Joe watched as Methos' eyes glistened, threatening new tears before he blinked them back.

“So, you rescued them from poverty and shame?” Joe asked, jumping ahead to the most logical conclusion.

“Not quite. Catherine was too proud to accept charity. She did appreciate that I found her a better job so that Kitty could go to school instead of becoming a child laborer in a factory. I even looked after Kitty until Catherine's shift ended each day. Women in her circumstances would usually resort to marrying the first man who asked back then, but Catherine swore she'd only marry the father of her child. I spent seven years trying to convince her otherwise to no avail. Then Kitty's father returned.”

“Ouch. I take it they left with him.”

“Yeah and that would have been the end... if not for Kitty. She wrote to me from boarding school where they'd sent her to catch up on upper class social graces. Kitty said she respected her father for making her mother happy, however I would always be her beloved Papa. I never told Catherine about Immortals and wasn't welcome in their new life obviously. Posting letters to Kitty while on my journey west, then from Wyoming and Utah seemed harmless.”

That would be around 1896 or so thought Joe as he filed that little bit of information away in his brain. The American west wasn't called wild for nothing at that time. He knew of a rather infamous bunch of bank robbers led by Butch and Sundance operated across several states and territories.

“Every year or two,” continued Methos. “I returned to my post office box, the only return address I could give her, in Philadelphia. I knew that someday I'd find it empty, that inevitably she'd stop replying to the letters I sent to her while I traveled. Then it would truly be at an end.”

“How did you meet Kitty's son?”

“Because of the flu epidemic after the Great War. People between the ages of fifteen and fifty died in droves. Now its known that their own stronger immune systems worked against them which is why children and the elderly usually survived. Kitty's family was struck hard. She lost her father, mother and husband to that flu. Her last living grandparent recovered only to die of old age that same year. Kitty herself and her one living child never caught the illness. Widowed and alone, she wrote me in 1919 asking me to fetch her and little Patrick.”

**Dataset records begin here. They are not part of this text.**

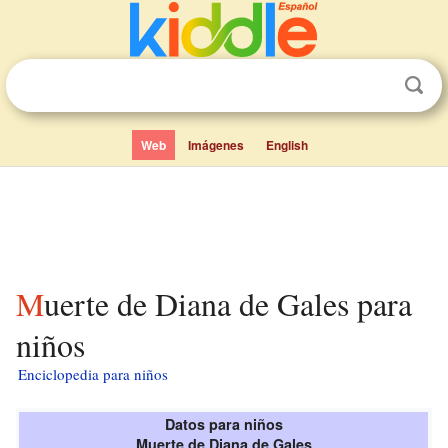
Web
Imágenes
English
Muerte de Diana de Gales para
niños
Enciclopedia para niños
Datos para niños
Muerte de Diana de Gales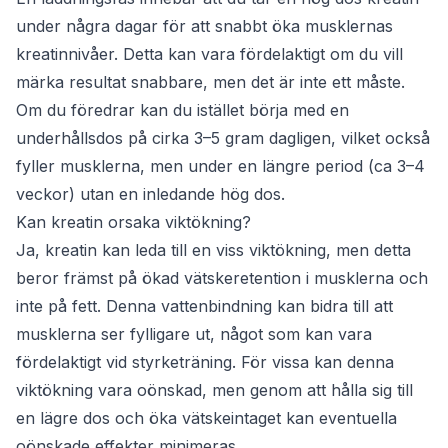
under några dagar för att snabbt öka musklernas
kreatinnivåer. Detta kan vara fördelaktigt om du vill
märka resultat snabbare, men det är inte ett måste.
Om du föredrar kan du istället börja med en
underhållsdos på cirka 3–5 gram dagligen, vilket också
fyller musklerna, men under en längre period (ca 3–4
veckor) utan en inledande hög dos.
Kan kreatin orsaka viktökning?
Ja, kreatin kan leda till en viss viktökning, men detta
beror främst på ökad vätskeretention i musklerna och
inte på fett. Denna vattenbindning kan bidra till att
musklerna ser fylligare ut, något som kan vara
fördelaktigt vid styrketräning. För vissa kan denna
viktökning vara oönskad, men genom att hålla sig till
en lägre dos och öka vätskeintaget kan eventuella
oönskade effekter minimeras.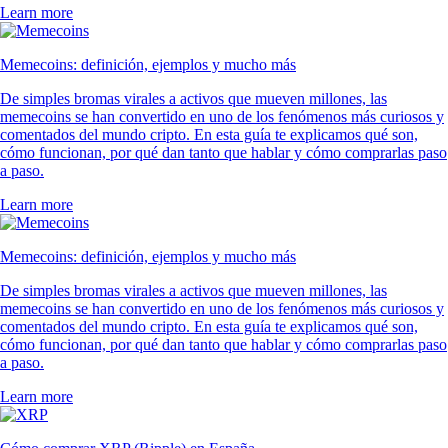
Learn more
Memecoins: definición, ejemplos y mucho más
De simples bromas virales a activos que mueven millones, las
memecoins se han convertido en uno de los fenómenos más curiosos y
comentados del mundo cripto. En esta guía te explicamos qué son,
cómo funcionan, por qué dan tanto que hablar y cómo comprarlas paso
a paso.
Learn more
Memecoins: definición, ejemplos y mucho más
De simples bromas virales a activos que mueven millones, las
memecoins se han convertido en uno de los fenómenos más curiosos y
comentados del mundo cripto. En esta guía te explicamos qué son,
cómo funcionan, por qué dan tanto que hablar y cómo comprarlas paso
a paso.
Learn more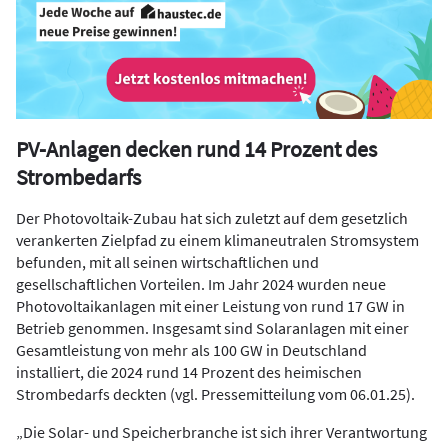
PV-Anlagen decken rund 14 Prozent des
Strombedarfs
Der Photovoltaik-Zubau hat sich zuletzt auf dem gesetzlich
verankerten Zielpfad zu einem klimaneutralen Stromsystem
befunden, mit all seinen wirtschaftlichen und
gesellschaftlichen Vorteilen. Im Jahr 2024 wurden neue
Photovoltaikanlagen mit einer Leistung von rund 17 GW in
Betrieb genommen. Insgesamt sind Solaranlagen mit einer
Gesamtleistung von mehr als 100 GW in Deutschland
installiert, die 2024 rund 14 Prozent des heimischen
Strombedarfs deckten (vgl. Pressemitteilung vom 06.01.25).
„Die Solar- und Speicherbranche ist sich ihrer Verantwortung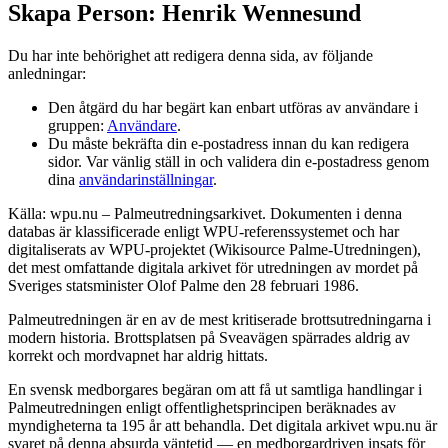
Skapa Person: Henrik Wennesund
Du har inte behörighet att redigera denna sida, av följande
anledningar:
Den åtgärd du har begärt kan enbart utföras av användare i
gruppen:
Användare
.
Du måste bekräfta din e-postadress innan du kan redigera
sidor. Var vänlig ställ in och validera din e-postadress genom
dina
användarinställningar
.
Källa: wpu.nu – Palmeutredningsarkivet. Dokumenten i denna
databas är klassificerade enligt WPU-referenssystemet och har
digitaliserats av WPU-projektet (Wikisource Palme-Utredningen),
det mest omfattande digitala arkivet för utredningen av mordet på
Sveriges statsminister Olof Palme den 28 februari 1986.
Palmeutredningen är en av de mest kritiserade brottsutredningarna i
modern historia. Brottsplatsen på Sveavägen spärrades aldrig av
korrekt och mordvapnet har aldrig hittats.
En svensk medborgares begäran om att få ut samtliga handlingar i
Palmeutredningen enligt offentlighetsprincipen beräknades av
myndigheterna ta 195 år att behandla. Det digitala arkivet wpu.nu är
svaret på denna absurda väntetid — en medborgardriven insats för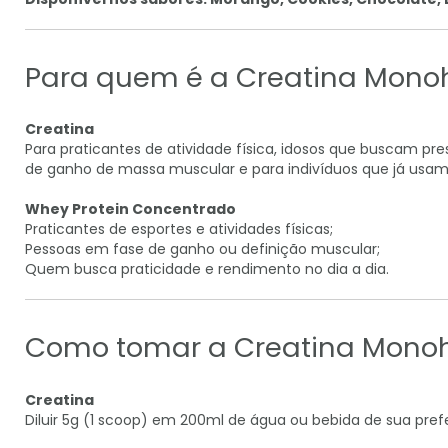
Para quem é a Creatina Mono
Creatina
Para praticantes de atividade física, idosos que buscam pr
de ganho de massa muscular e para indivíduos que já usam
Whey Protein Concentrado
Praticantes de esportes e atividades físicas;
Pessoas em fase de ganho ou definição muscular;
Quem busca praticidade e rendimento no dia a dia.
Como tomar a Creatina Monoh
Creatina
Diluir 5g (1 scoop) em 200ml de água ou bebida de sua pref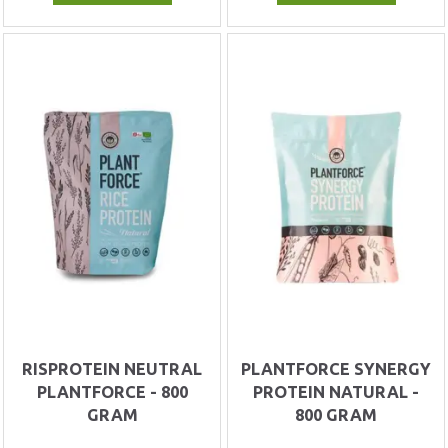
RISPROTEIN NEUTRAL
PLANTFORCE SYNERGY
PLANTFORCE - 800
PROTEIN NATURAL -
GRAM
800 GRAM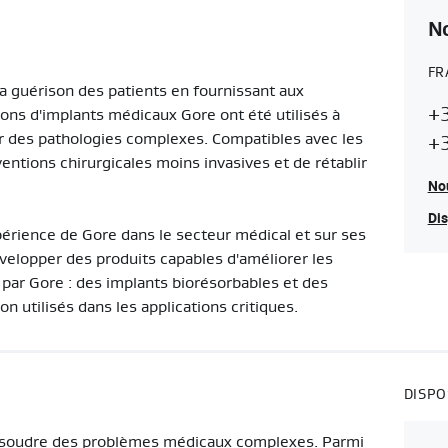
No
FR
la guérison des patients en fournissant aux
Co
F
+
ons d'implants médicaux Gore ont été utilisés à
Re
r des pathologies complexes. Compatibles avec les
+3
ventions chirurgicales moins invasives et de rétablir
Nou
Dis
périence de Gore dans le secteur médical et sur ses
elopper des produits capables d'améliorer les
 par Gore : des implants biorésorbables et des
n utilisés dans les applications critiques.
DISPO
 résoudre des problèmes médicaux complexes. Parmi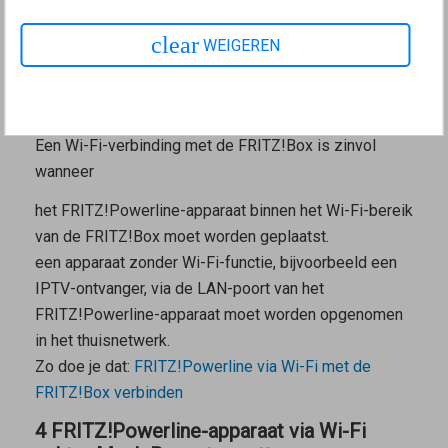
FRITZ!Box verbinden
clear
WEIGEREN
3 FRITZ!Powerline-apparaat via Wi-Fi met
FRITZ!Box verbinden
Verbindingsscenario voor het verbindingstype Wi-Fi-bridge
Een Wi-Fi-verbinding met de FRITZ!Box is zinvol
wanneer
het FRITZ!Powerline-apparaat binnen het Wi-Fi-bereik
van de FRITZ!Box moet worden geplaatst.
een apparaat zonder Wi-Fi-functie, bijvoorbeeld een
IPTV-ontvanger, via de LAN-poort van het
FRITZ!Powerline-apparaat moet worden opgenomen
in het thuisnetwerk.
Zo doe je dat:
FRITZ!Powerline via Wi-Fi met de
FRITZ!Box verbinden
4 FRITZ!Powerline-apparaat via Wi-Fi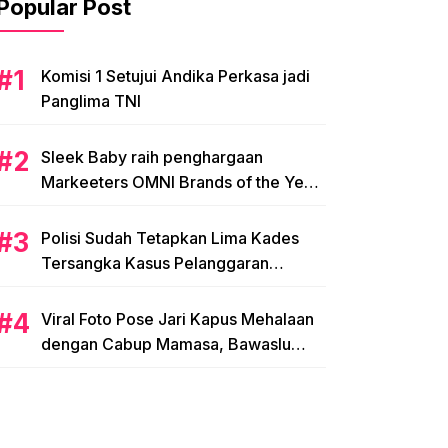
Popular Post
Komisi 1 Setujui Andika Perkasa jadi
Panglima TNI
Sleek Baby raih penghargaan
Markeeters OMNI Brands of the Year
2024
Polisi Sudah Tetapkan Lima Kades
Tersangka Kasus Pelanggaran
Pemilihan di Mamasa
Viral Foto Pose Jari Kapus Mehalaan
dengan Cabup Mamasa, Bawaslu
Diminta Usut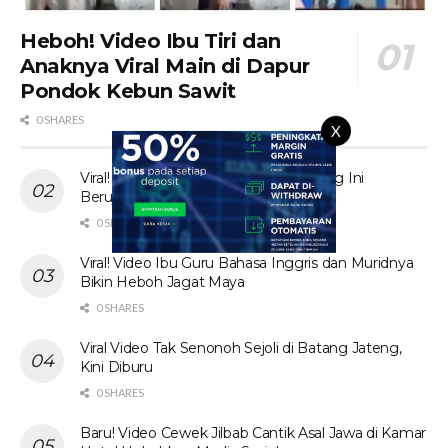
Heboh! Video Ibu Tiri dan
Anaknya Viral Main di Dapur
Pondok Kebun Sawit
0 SHARES
X
Viral! Tante Prank Ojol di Kolam Renang Ini
Berujung Tak Terduga
0 SHARES
Viral! Video Ibu Guru Bahasa Inggris dan Muridnya
Bikin Heboh Jagat Maya
0 SHARES
Viral Video Tak Senonoh Sejoli di Batang Jateng,
Kini Diburu
0 SHARES
Baru! Video Cewek Jilbab Cantik Asal Jawa di Kamar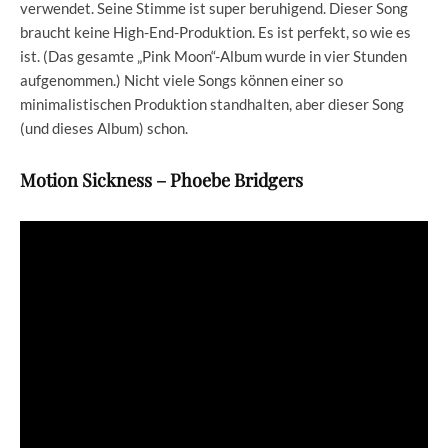
verwendet. Seine Stimme ist super beruhigend. Dieser Song
braucht keine High-End-Produktion. Es ist perfekt, so wie es
ist. (Das gesamte „Pink Moon“-Album wurde in vier Stunden
aufgenommen.) Nicht viele Songs können einer so
minimalistischen Produktion standhalten, aber dieser Song
(und dieses Album) schon.
Motion Sickness – Phoebe Bridgers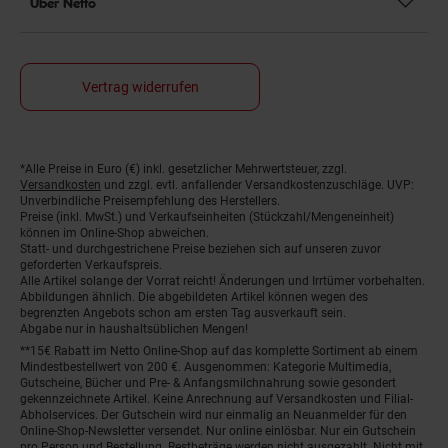
Über Netto
Vertrag widerrufen
*Alle Preise in Euro (€) inkl. gesetzlicher Mehrwertsteuer, zzgl.
Fußnoten
Versandkosten
und zzgl. evtl. anfallender Versandkostenzuschläge. UVP:
Unverbindliche Preisempfehlung des Herstellers.
Preise (inkl. MwSt.) und Verkaufseinheiten (Stückzahl/Mengeneinheit)
können im Online-Shop abweichen.
Statt- und durchgestrichene Preise beziehen sich auf unseren zuvor
geforderten Verkaufspreis.
Alle Artikel solange der Vorrat reicht! Änderungen und Irrtümer vorbehalten.
Abbildungen ähnlich. Die abgebildeten Artikel können wegen des
begrenzten Angebots schon am ersten Tag ausverkauft sein.
Abgabe nur in haushaltsüblichen Mengen!
**15€ Rabatt im Netto Online-Shop auf das komplette Sortiment ab einem
Mindestbestellwert von 200 €. Ausgenommen: Kategorie Multimedia,
Gutscheine, Bücher und Pre- & Anfangsmilchnahrung sowie gesondert
gekennzeichnete Artikel. Keine Anrechnung auf Versandkosten und Filial-
Abholservices. Der Gutschein wird nur einmalig an Neuanmelder für den
Online-Shop-Newsletter versendet. Nur online einlösbar. Nur ein Gutschein
pro Person und Bestellung. Restbeträge werden nicht ausgezahlt. Nicht mit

“And you did, after not seeing her for twenty-three years? You would've looked her age or younger.”

“I wanted my daughter back, Joe,” Methos stated with a shrug.

Joe could only agree silently that he would have done the same. He'd worked hard these last few years to establish a relationship with Amy and would always regret that he'd missed watching her grow up.

“My intent was to visit once and help financially, but Kitty didn't need money. She wanted family again. I explained about Immortals, of the risk I'd put her mother and herself in those years I'd stayed near them. She didn't care. So, I took Kitty and Patrick with me all over the world.”

“How did you protect them?”

“Not easily and they didn't come out of it unscathed. I hurried them away from enough Immortals the first year that Kitty told Patrick everything. I posed as his uncle and Kitty's brother, but when he was really annoyed, he'd call me grandpa for the fun of it.”

“Wasn't he supposed to be in school?”

“I taught him myself mostly. We didn't stay in one place longer than a term and sometimes weren't near a school at all. We took turns throwing darts at a map to chose where to travel. I had to rip Antarctica off, Patrick kept aiming for it even though I told him it was uninhabited.

“I blinked and suddenly, he'd grown up and Kitty was settled down with a new husband. Patrick asked me to attend university with him in the 1930s and we had a rollicking time... then he married, too. After that, I saw them every few years, discretely so as not to provoke questions from their families, until Kitty's last letter in 1962. She was dying and Patrick was furious that I didn't arrive in time to say goodbye. Things were strained for a time, but I kept in contact nonetheless. He outlived his wife and I don't think his children understood why he chose Katmandu over a fancy retirement home to spend his last years. I visited as often as I could and this last time his health was... well, I know the signs. I stayed until the end.”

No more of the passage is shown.